“I am obliged to answer as Ansel answered just now—I cannot tell. The enormous amount of wood and coal burned amounts to something, but this can have very little effect upon the temperature of the earth.”
“The second great store of heat is the internal heat of the earth,” said Mr. Wilton. “The importance of this store of heat we can easily understand by considering that the earth is a mass of molten mineral matter cooled and hardened upon the surface. The crust upon which we live is warmed from beneath by an ocean, or rather a globe, a world, of glowing molten rock. Deep excavations have been made in mining operations, and artesian wells have been bored to still greater depths—as deep as two thousand, three thousand, or thirty-five hundred feet. The heat of the sun penetrates not more than seventy-five or a hundred feet; below that depth the temperature of the earth remains the same throughout the year. Below the point of constant temperature the heat of the earth is found to increase regularly and constantly. The rate of increase varies in different regions, but the average rate is about one degree of temperature for each fifty or sixty feet of descent. From this rate of increase it is easy to calculate the temperature at any given depth. At a depth of less than two miles water would boil. At twelve miles in depth the rock becomes incandescent. At twenty-two miles silver melts, at twenty-four miles gold melts, and at thirty-five miles cast iron becomes liquid. Volcanic eruptions also demonstrate the existence of immense masses of molten rock in the interior of the earth; and we can account for the existence of volcanoes only by supposing that they now communicate or once communicated with the deep interior heat of the earth. The thickness of the earth’s crust is, however, a matter of conjecture. The melting point of different substances rises as the pressure upon them increases, and as the density of the rock increases its conducting power becomes greater.
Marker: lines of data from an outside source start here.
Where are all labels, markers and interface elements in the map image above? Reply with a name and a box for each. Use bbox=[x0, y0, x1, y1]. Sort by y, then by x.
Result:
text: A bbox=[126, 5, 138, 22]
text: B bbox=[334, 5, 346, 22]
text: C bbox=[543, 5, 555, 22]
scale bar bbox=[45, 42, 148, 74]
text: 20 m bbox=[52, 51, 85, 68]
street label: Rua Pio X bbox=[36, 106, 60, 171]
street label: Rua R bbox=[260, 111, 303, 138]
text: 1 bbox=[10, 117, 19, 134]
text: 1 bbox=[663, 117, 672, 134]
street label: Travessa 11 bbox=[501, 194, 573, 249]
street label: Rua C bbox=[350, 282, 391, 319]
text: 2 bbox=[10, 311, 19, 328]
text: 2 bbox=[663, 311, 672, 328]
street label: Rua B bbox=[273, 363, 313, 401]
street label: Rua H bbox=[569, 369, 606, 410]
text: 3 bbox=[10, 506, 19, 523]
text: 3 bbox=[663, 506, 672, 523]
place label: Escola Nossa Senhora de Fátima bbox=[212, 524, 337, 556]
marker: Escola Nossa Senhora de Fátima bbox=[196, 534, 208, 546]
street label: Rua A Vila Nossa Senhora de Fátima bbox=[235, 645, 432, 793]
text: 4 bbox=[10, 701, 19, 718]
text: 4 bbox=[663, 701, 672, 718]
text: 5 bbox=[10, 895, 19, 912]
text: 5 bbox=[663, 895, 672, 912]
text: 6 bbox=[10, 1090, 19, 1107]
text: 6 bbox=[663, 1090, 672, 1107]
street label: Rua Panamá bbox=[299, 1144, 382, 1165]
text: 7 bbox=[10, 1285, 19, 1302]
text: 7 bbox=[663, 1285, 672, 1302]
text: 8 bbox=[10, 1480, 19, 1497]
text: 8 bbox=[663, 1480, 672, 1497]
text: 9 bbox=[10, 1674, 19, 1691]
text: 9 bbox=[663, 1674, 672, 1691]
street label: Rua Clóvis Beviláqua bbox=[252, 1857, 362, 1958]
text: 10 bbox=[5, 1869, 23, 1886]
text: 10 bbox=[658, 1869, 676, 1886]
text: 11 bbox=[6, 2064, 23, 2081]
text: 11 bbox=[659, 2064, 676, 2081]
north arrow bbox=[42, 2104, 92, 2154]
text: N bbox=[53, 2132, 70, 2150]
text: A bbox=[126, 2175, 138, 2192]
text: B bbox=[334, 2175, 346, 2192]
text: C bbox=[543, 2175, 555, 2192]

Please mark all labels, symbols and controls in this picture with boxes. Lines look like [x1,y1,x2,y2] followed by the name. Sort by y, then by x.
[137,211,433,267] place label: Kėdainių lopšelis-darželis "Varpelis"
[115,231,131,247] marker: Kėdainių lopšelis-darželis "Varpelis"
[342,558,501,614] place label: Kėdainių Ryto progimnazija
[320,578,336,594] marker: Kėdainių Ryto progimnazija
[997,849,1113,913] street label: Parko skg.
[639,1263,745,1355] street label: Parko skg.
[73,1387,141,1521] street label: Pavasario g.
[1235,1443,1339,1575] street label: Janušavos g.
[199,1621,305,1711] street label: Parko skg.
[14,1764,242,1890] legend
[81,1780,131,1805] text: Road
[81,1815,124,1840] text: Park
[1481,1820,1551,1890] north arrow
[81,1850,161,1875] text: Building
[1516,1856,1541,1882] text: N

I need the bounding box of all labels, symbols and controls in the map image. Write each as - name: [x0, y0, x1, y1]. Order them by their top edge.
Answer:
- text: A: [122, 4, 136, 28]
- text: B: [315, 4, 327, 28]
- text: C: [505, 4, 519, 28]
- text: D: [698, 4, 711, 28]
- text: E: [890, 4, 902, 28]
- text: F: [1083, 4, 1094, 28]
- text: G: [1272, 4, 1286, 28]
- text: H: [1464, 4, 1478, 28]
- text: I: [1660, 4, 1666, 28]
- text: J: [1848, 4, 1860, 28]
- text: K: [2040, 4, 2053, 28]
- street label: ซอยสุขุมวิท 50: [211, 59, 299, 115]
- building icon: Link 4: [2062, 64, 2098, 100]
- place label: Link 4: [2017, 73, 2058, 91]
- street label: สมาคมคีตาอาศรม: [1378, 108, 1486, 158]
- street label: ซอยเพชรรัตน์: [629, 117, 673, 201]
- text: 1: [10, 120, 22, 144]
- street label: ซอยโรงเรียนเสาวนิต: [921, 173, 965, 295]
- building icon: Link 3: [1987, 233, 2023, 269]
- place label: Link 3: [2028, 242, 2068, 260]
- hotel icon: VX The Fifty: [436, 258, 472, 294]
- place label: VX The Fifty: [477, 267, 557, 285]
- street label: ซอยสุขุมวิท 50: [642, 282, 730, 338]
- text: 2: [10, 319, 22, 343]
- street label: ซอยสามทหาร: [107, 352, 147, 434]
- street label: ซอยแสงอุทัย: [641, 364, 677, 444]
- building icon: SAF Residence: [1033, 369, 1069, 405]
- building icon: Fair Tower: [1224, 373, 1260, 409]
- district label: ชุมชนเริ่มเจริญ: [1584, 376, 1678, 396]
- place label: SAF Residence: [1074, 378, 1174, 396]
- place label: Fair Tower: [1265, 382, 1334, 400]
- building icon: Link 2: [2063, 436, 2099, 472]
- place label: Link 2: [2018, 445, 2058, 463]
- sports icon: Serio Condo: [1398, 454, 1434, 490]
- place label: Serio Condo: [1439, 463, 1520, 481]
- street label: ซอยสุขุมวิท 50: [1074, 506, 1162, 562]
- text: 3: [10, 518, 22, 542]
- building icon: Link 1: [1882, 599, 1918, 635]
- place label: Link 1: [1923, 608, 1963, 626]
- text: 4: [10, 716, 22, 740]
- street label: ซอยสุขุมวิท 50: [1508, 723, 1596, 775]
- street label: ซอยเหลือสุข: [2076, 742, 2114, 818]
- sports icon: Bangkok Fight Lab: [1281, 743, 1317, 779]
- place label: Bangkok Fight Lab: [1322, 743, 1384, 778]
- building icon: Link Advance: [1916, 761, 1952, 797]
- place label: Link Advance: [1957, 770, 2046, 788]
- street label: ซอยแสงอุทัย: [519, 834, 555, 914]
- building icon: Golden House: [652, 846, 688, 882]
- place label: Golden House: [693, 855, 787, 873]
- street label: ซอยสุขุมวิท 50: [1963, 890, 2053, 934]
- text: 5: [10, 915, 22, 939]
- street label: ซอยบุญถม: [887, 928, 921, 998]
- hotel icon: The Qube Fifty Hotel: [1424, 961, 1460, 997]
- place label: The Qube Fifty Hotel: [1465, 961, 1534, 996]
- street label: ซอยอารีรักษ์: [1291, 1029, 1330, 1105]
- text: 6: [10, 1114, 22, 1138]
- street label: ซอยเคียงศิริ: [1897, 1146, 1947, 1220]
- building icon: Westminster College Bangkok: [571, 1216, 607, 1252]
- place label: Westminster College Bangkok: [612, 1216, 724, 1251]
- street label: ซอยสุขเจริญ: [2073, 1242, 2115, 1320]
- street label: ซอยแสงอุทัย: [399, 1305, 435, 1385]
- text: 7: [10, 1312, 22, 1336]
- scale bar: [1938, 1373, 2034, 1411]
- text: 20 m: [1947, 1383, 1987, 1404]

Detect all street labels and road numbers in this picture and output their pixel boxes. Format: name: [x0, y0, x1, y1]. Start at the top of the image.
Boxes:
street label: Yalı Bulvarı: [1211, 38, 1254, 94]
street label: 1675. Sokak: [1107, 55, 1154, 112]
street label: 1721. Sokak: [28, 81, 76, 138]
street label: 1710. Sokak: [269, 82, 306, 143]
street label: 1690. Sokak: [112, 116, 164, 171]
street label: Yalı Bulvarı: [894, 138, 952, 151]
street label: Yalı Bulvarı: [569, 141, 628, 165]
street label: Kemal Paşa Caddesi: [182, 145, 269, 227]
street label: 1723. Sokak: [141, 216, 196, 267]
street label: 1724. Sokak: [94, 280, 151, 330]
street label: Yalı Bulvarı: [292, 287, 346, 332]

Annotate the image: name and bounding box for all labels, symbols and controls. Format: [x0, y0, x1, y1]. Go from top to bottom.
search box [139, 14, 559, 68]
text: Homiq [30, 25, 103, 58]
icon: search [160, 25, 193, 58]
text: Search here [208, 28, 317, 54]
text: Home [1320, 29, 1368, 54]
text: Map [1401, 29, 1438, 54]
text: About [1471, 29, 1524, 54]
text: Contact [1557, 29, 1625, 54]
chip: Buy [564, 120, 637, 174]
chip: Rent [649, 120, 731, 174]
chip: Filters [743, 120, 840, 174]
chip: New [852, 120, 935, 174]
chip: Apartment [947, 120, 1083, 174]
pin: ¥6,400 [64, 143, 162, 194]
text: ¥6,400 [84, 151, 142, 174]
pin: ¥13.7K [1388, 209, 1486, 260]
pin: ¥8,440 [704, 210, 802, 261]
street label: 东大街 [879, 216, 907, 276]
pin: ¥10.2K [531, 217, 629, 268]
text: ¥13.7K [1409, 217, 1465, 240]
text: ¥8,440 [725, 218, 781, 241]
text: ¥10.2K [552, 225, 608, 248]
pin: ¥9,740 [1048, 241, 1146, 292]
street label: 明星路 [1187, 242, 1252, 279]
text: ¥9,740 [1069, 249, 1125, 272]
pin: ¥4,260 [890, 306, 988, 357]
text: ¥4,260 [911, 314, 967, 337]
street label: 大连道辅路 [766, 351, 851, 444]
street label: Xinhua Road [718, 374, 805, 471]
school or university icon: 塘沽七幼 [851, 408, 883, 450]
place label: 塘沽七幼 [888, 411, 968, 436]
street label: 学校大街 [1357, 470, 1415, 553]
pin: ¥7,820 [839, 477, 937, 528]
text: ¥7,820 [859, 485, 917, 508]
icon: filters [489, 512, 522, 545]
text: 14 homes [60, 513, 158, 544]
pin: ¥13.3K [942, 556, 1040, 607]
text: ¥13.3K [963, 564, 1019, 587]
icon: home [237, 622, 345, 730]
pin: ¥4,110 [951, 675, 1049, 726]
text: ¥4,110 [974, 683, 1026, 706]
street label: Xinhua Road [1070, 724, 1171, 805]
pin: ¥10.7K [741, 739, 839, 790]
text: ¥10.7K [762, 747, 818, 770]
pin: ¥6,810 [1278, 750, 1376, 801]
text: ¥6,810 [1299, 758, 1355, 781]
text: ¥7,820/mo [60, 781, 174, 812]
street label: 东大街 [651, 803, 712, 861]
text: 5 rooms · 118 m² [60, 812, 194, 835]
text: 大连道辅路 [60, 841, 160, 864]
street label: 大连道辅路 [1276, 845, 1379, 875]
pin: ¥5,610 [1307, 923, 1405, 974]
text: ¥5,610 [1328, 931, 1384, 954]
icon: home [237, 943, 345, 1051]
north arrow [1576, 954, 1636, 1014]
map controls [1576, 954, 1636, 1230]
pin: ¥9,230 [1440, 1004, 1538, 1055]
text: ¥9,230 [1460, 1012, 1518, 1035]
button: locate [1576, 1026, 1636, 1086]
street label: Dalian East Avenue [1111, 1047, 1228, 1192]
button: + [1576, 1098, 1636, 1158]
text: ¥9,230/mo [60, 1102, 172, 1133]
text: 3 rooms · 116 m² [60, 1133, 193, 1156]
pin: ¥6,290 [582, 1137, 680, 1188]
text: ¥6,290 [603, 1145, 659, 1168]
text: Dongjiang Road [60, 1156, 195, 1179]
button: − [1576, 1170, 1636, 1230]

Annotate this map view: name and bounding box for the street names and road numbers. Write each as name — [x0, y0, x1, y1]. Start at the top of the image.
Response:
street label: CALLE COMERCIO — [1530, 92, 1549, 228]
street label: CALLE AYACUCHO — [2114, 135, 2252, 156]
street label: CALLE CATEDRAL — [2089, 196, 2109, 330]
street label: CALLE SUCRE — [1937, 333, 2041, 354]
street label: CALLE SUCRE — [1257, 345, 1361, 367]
The crust of the earth, therefore, may be fifty miles in thickness, or it may be one hundred miles or two hundred or three hundred miles. The effect of this internal heat in maintaining the temperature of the earth must be very great.”
“I want to ask,” said Peter, “how this internal heat came to exist, and how it is maintained?”
“This, like your former question, is altogether beyond our knowledge. All that we certainly know is that God made it thus. The process of creation, if indeed God did not create the earth by a word, without a process, is a matter of sublimest and most venturesome conjecture. According to the opinion of some, the elements of which the earth is composed were created separate and uncombined, and were suffered afterward to unite by their chemical affinities. This chemical combination would be nothing else than a tremendous conflagration, and the result would be the most intense heat of which we can form a conception. Others have dreamed of a ‘fire-mist’ created of God and by some means condensed into worlds. The temperature of the earth is maintained, so far as we know, only by the poor conducting quality of the enveloping crust preventing its cooling. At the present rate of radiation, millions of years would be required to render the change of temperature perceptible.
“What is the third great natural source of heat? I will ask Mr. Hume.”
“Mechanical action, or force transmuted to heat.”
“Will you please explain this?”
“Strictly speaking,” said Mr. Hume, “this is not to be counted an original source of heat. But heat is used in the production of winds and waves, the flow of rivers, and all the ceaseless activities of the world, and this force reappears from time to time transmuted again to heat. Whenever in the friction of air and of water, in the dashing of matter against matter and force against force, motion and force seem to be lost, heat is produced. The water of the sea after long storms is said to be sensibly warmed. We can appreciate the amount of heat generated in this manner only by considering in how many thousand ways force is meeting force and motion is destroyed. All this lost motion—lost as sensible motion—reappears as atomic motion, that is, as heat. Such heat has been applied to artificial uses. Heat generated by the friction of iron plates ground together has been used for heating buildings.”
“And this transmutation of living force and heat,” added Mr. Wilton, “is but one of many illustrations of God’s economy in the management of heat. Nothing is wasted. The voices of Nature all echo the words of Jesus: ‘Gather up the fragments, that nothing be lost.’
“The fourth source of heat is chemical action. What is the chief form of this which is used for the production of heat? Samuel may tell us.”